A eclosão de sentimentos antagônicos nas personagens dostoievskianas é bem comum, pois amor e ódio se revezam em tais corações com uma presteza nauseante, a amplitude psicológica de tais figuras desenhadas por Dostoiévski dá vazão para estas alternâncias bruscas de sensações num mesmo ambiente ou situação, e a alma pode ter como uma sua definição dostoievskiana como uma ideia de contradição, o paradoxo dos sentimentos reina como o sentido de sua própria riqueza e da amplidão da percepção de tais almas sofredoras.
Ou como nos diz Hamilton Nogueira sobre Dostoiévski: “Ele é o soberano criador dos estados angustiosos, é o mestre incomparável no jogo dificílimo da fixação desses imponderáveis que constituem a vida mesmo do espírito, vida ilógica, inatingível nas suas raízes, mas vagamente perceptível no mundo tumultuoso de ideias e de sensações que afloram à superfície da nossa consciência.”
NASTÁSSIA FILIPOVNA
Nastássia Filipovna é uma dessas personagens dostoievskianas que são plenas de contradições, com sentimentos divergentes e desordenados convivendo na mesma alma, é também devido a esta amplitude de sensações que temos uma das chaves do enigma interior de Nastássia. E tal se dá, isto é, este enigma que envolve várias camadas de uma luta interior intensa, por conseguinte, em meio à incompreensão de um mundo medíocre, amiúde unidimensional ou preto no branco. Nastássia Filipovna, por sua vez, como nos diz Hamilton Nogueira : “é um dos mais extraordinários tipos de mulher criados pelos romancistas em geral, e sem dúvida a máxima criação feminina de Dostoiévski.”
E segue Hamilton Nogueira, quando nos diz: “o segredo do seu mundo interior, as suas lutas íntimas, a sua imensa amargura, a sua profunda desolação, o seu desespero ao ver-se arrastada por um turbilhão de lama, e sobretudo o fundo de pureza que ainda perdura na sua alma, permanecem inatingíveis ao olhar profano dos homens que a rodeiam. Somente uma outra criatura também ordenada no sentido da perfeição poderá compreender a tragédia de sua vida e contemplar maravilhado o lado luminoso da sua realidade existencial, o príncipe Muischine. Esse jovem de olhos claros e luminosos, de palavra suave, olhando-a com expressão de quem a conhecia, impressionou profundamente o espírito de Nastássia.”
É tanto a construção da personagem como a história de Nastássia Filipovna que faz de O Idiota uma obra-prima, pois é revelador de uma escrita com alma rebelde, o que não seria comum num espírito resignado de ideologia reacionária que estava no homem Dostoiévski. Neste romance temos um autor tanto trágico e lírico, como também satírico, e temos que Nastássia Filipovna está situada entre as personagens femininas de maior envergadura e complexidade da literatura russa e mundial.

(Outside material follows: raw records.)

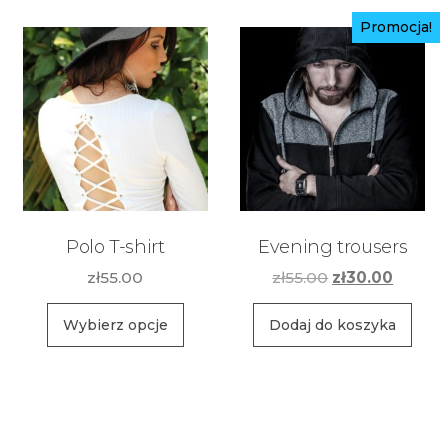
Promocja!
Polo T-shirt
Evening trousers
Pierwotna
Aktual
zł
55.00
zł
55.00
zł
30.00
cena
cena
Ten
wynosiła:
wynosi
Wybierz opcje
Dodaj do koszyka
produkt
zł55.00.
zł30.00
ma
wiele
wariantów.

O romance O Idiota tem a participação assídua da personagem Nastássia, pois ela reina no centro dos acontecimentos, dando assim a sua dimensão de grande personagem da obra literária de Dostoiévski. E em meio a canalhas e beberrões temos uma Nastássia que atravessa altiva a ignomínia geral, com todo o rigor de um caráter firme e uma alma inteira e bem edificada, pois ela conhecia todos os celerados que a cercava, sem sucumbir a tais odores depravados, num plano de vingança bem urdido que deixava ao sabor das intenções de farsa de tais homens como um modo de fazê-los cavar as suas próprias ruínas devido aos impulsos podres que Nastássia manipulava com episódios desenhados por Dostoiévski como verdadeiras cenas de teatro, quando o autor é mais uma vez o plasmador perfeito tanto da psicologia individual como da coletiva.